Extracted page text data:

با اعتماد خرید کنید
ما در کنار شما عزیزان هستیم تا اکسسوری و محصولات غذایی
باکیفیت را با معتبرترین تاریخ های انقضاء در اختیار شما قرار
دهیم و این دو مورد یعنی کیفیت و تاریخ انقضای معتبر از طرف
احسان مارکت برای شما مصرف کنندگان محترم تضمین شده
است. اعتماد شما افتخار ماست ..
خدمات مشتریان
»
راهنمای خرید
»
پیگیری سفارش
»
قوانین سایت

-- Work instruction --
From the records, copy every line that has the string "تاریخ" in it.

-- Solution to this problem --
باکیفیت را با معتبرترین تاریخ های انقضاء در اختیار شما قرار
دهیم و این دو مورد یعنی کیفیت و تاریخ انقضای معتبر از طرف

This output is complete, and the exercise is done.